§ **PAGE EXCERPT**:
----------------------------------------
Though not entirely demonstrated in hardware yet, Ferrari says the neuromorphic sensors and chips will require less power than standard binary chips.
Spiking neural networks, according to the researcher, can learn to perform adaptive, reconfigurable control for small-scale vehicles like the RoboBee.
“The hope is that, as a result, the artificial sensorimotor controller will be capable of adapting more rapidly and more robustly than conventional controllers,” Ferrari told Tech Briefs.
Simulating Insect Flight
So how does a tiny insect stabilize itself mid-flight?
Currently the neuromorphic functions have been demonstrated by physics-based modeling. A simulator, developed by Cornell University doctoral student Taylor Clawson, predicts the aerodynamic forces on the RoboBee’s wings.
To virtually demonstrate an insect in air, Clawson used a method originally devised by Cornell professor Jane Wang .
The simulations provide theoretical bounds on both the sensing rate and the delay time between sensing and actuation.
By interpreting the findings together with experimental results on fruit flies’ reaction time and sensory motor reflexes, Wang determined that fruit flies stabilized their flight by sensing their kinematic states every wing beat.
----------------------------------------
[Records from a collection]
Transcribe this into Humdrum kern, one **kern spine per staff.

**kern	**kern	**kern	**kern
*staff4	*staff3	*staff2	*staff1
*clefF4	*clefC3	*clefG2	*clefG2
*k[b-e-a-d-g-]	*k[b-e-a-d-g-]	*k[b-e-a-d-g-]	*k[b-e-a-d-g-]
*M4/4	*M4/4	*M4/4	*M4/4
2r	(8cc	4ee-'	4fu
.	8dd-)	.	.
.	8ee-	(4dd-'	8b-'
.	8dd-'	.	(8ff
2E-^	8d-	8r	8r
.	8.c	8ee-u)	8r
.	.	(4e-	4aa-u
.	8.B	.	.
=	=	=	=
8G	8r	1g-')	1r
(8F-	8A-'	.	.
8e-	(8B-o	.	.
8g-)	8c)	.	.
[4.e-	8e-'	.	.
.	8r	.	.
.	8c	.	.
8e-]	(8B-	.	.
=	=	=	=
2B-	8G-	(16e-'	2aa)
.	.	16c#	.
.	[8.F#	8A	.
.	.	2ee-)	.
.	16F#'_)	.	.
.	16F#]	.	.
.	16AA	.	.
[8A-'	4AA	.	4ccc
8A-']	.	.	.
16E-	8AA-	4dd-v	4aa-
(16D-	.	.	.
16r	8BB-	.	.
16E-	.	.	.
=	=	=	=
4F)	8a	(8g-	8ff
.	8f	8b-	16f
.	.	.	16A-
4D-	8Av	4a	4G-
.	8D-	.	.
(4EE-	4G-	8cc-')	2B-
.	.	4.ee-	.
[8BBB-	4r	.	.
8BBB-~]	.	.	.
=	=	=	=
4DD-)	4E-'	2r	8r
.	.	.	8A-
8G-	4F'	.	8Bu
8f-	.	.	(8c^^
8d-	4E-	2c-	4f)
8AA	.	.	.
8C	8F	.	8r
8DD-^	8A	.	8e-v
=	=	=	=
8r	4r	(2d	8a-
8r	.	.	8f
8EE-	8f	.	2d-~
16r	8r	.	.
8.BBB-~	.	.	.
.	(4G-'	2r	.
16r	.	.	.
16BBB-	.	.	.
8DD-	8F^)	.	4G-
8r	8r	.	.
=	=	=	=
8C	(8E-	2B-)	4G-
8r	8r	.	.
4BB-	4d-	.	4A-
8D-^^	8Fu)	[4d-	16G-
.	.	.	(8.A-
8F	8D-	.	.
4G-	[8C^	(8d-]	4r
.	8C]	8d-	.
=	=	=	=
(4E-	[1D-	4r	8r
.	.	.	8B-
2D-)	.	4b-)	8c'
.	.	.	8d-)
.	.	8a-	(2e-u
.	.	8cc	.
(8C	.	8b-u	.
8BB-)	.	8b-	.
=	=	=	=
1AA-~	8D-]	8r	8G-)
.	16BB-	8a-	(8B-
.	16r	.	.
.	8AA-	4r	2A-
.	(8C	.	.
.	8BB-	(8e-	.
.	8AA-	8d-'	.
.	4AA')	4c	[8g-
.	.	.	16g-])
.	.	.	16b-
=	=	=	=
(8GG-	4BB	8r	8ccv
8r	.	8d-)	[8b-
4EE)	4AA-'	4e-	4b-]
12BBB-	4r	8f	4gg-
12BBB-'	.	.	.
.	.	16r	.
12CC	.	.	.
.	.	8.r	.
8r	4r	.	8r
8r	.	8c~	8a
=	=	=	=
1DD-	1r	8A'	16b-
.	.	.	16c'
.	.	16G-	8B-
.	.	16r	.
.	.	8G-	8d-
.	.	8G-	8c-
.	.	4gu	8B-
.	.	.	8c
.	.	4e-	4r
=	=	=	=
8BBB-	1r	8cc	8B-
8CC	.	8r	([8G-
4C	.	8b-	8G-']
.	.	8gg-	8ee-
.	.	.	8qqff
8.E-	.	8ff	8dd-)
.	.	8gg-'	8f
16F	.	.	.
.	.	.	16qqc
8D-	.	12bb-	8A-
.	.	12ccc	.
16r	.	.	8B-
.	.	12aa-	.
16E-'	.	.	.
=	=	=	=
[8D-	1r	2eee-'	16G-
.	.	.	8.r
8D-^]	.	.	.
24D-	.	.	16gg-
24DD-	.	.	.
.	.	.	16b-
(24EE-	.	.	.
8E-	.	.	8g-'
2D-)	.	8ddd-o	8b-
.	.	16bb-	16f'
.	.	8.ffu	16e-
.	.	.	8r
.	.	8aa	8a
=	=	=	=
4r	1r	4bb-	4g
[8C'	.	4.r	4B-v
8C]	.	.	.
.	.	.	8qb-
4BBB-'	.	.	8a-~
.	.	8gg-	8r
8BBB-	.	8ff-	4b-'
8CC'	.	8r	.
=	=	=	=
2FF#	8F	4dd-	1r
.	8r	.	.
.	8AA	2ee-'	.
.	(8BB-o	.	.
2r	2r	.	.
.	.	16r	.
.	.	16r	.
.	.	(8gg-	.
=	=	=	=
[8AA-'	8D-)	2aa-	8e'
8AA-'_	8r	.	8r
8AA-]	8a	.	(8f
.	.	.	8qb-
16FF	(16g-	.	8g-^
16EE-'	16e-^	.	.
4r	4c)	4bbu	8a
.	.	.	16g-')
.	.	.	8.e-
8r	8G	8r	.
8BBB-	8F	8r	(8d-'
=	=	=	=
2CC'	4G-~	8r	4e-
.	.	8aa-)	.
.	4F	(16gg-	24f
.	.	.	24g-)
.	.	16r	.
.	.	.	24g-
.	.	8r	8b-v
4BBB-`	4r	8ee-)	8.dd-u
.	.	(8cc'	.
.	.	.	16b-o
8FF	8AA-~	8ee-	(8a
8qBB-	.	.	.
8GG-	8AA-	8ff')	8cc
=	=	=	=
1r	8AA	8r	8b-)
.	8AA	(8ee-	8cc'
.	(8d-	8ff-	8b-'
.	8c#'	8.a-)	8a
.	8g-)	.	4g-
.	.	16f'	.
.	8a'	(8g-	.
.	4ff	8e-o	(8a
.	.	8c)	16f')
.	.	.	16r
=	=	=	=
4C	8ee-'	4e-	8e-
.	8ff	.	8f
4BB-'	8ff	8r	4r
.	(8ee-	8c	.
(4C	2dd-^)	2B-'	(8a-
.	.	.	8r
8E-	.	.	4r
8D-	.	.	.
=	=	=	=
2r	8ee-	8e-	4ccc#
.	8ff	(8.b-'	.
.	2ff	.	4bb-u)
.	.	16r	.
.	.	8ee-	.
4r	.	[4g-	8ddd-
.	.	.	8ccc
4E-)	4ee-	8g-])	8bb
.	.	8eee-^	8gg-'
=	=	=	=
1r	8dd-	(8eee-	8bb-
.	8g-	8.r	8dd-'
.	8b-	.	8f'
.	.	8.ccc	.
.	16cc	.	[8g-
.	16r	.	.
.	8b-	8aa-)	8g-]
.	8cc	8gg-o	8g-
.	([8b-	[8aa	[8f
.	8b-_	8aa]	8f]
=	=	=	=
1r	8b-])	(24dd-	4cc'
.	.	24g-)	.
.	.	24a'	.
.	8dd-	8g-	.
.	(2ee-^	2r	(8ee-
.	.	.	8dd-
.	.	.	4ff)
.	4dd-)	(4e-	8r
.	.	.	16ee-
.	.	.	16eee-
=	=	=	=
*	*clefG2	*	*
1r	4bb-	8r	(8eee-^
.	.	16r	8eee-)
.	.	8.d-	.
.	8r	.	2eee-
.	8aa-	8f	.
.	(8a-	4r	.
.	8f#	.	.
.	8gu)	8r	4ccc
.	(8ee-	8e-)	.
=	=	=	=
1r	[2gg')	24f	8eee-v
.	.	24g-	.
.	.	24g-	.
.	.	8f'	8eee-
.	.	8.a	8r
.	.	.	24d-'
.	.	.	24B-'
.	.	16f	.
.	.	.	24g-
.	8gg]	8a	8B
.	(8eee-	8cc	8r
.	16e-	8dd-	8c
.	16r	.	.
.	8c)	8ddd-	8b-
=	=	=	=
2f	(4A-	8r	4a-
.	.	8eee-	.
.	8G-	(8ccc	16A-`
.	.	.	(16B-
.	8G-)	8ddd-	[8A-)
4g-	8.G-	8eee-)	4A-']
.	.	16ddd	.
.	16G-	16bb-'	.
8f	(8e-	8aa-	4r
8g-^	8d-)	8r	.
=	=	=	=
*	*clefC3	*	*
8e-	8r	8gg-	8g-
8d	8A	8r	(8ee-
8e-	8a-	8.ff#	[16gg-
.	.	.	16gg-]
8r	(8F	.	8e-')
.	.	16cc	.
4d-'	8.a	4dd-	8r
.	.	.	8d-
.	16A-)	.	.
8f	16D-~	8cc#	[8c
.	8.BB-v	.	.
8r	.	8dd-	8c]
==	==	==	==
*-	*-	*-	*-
----------------------------------------
§ **GIVEN PROBLEM**:
Swap "doctoral student" for "graduate student" in the passage of the RoboBee excerpt that begins at the words "Simulating Insect Flight" and stops after "the RoboBee’s wings.", and give that passage again. The records aren't needed for this.

§ **SOLUTION TO THE PROBLEM**:
Simulating Insect Flight
So how does a tiny insect stabilize itself mid-flight?
Currently the neuromorphic functions have been demonstrated by physics-based modeling. A simulator, developed by Cornell University graduate student Taylor Clawson, predicts the aerodynamic forces on the RoboBee’s wings.